_Aim of the exercise_
Rewrite the lines of text from every item below as a single numbered list, leaving out any blank lines.

_Source data_
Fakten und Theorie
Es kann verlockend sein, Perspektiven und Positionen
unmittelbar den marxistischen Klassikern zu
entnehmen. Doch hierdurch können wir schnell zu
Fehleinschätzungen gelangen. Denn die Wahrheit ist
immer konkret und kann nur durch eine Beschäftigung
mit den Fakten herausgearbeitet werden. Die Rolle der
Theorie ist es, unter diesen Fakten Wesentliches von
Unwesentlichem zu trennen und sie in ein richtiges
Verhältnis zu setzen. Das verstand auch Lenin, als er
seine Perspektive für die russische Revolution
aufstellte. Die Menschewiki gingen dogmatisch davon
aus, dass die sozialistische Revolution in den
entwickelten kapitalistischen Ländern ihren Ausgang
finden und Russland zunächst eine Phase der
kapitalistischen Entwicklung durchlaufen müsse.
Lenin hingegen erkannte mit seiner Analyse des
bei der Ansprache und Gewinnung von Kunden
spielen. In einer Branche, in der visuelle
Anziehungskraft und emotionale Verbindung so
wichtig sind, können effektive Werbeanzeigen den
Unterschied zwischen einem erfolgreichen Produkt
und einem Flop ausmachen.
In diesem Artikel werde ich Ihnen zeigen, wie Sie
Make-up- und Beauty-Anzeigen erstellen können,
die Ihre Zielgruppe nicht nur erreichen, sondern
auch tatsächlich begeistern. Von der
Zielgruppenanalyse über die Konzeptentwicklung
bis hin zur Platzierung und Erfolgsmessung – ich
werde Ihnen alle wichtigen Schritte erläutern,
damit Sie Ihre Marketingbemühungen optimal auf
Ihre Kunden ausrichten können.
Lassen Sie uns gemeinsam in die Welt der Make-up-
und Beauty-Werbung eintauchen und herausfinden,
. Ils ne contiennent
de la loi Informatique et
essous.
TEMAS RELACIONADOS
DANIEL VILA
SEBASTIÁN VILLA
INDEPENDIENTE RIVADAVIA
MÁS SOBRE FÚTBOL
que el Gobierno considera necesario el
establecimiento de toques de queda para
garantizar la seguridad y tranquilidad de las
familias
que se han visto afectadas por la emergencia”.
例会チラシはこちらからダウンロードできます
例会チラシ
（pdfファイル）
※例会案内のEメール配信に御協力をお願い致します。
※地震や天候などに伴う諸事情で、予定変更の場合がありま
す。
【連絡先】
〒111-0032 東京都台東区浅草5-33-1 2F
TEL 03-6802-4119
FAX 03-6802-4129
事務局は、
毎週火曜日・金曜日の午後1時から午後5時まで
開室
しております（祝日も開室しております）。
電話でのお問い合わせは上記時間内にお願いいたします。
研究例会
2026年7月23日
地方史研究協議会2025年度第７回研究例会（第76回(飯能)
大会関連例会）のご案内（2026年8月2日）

_Task output_
1. Fakten und Theorie
2. Es kann verlockend sein, Perspektiven und Positionen
3. unmittelbar den marxistischen Klassikern zu
4. entnehmen. Doch hierdurch können wir schnell zu
5. Fehleinschätzungen gelangen. Denn die Wahrheit ist
6. immer konkret und kann nur durch eine Beschäftigung
7. mit den Fakten herausgearbeitet werden. Die Rolle der
8. Theorie ist es, unter diesen Fakten Wesentliches von
9. Unwesentlichem zu trennen und sie in ein richtiges
10. Verhältnis zu setzen. Das verstand auch Lenin, als er
11. seine Perspektive für die russische Revolution
12. aufstellte. Die Menschewiki gingen dogmatisch davon
13. aus, dass die sozialistische Revolution in den
14. entwickelten kapitalistischen Ländern ihren Ausgang
15. finden und Russland zunächst eine Phase der
16. kapitalistischen Entwicklung durchlaufen müsse.
17. Lenin hingegen erkannte mit seiner Analyse des
18. bei der Ansprache und Gewinnung von Kunden
19. spielen. In einer Branche, in der visuelle
20. Anziehungskraft und emotionale Verbindung so
21. wichtig sind, können effektive Werbeanzeigen den
22. Unterschied zwischen einem erfolgreichen Produkt
23. und einem Flop ausmachen.
24. In diesem Artikel werde ich Ihnen zeigen, wie Sie
25. Make-up- und Beauty-Anzeigen erstellen können,
26. die Ihre Zielgruppe nicht nur erreichen, sondern
27. auch tatsächlich begeistern. Von der
28. Zielgruppenanalyse über die Konzeptentwicklung
29. bis hin zur Platzierung und Erfolgsmessung – ich
30. werde Ihnen alle wichtigen Schritte erläutern,
31. damit Sie Ihre Marketingbemühungen optimal auf
32. Ihre Kunden ausrichten können.
33. Lassen Sie uns gemeinsam in die Welt der Make-up-
34. und Beauty-Werbung eintauchen und herausfinden,
35. . Ils ne contiennent
36. de la loi Informatique et
37. essous.
38. TEMAS RELACIONADOS
39. DANIEL VILA
40. SEBASTIÁN VILLA
41. INDEPENDIENTE RIVADAVIA
42. MÁS SOBRE FÚTBOL
43. que el Gobierno considera necesario el
44. establecimiento de toques de queda para
45. garantizar la seguridad y tranquilidad de las
46. familias
47. que se han visto afectadas por la emergencia”.
48. 例会チラシはこちらからダウンロードできます
49. 例会チラシ
50. （pdfファイル）
51. ※例会案内のEメール配信に御協力をお願い致します。
52. ※地震や天候などに伴う諸事情で、予定変更の場合がありま
53. す。
54. 【連絡先】
55. 〒111-0032 東京都台東区浅草5-33-1 2F
56. TEL 03-6802-4119
57. FAX 03-6802-4129
58. 事務局は、
59. 毎週火曜日・金曜日の午後1時から午後5時まで
60. 開室
61. しております（祝日も開室しております）。
62. 電話でのお問い合わせは上記時間内にお願いいたします。
63. 研究例会
64. 2026年7月23日
65. 地方史研究協議会2025年度第７回研究例会（第76回(飯能)
66. 大会関連例会）のご案内（2026年8月2日）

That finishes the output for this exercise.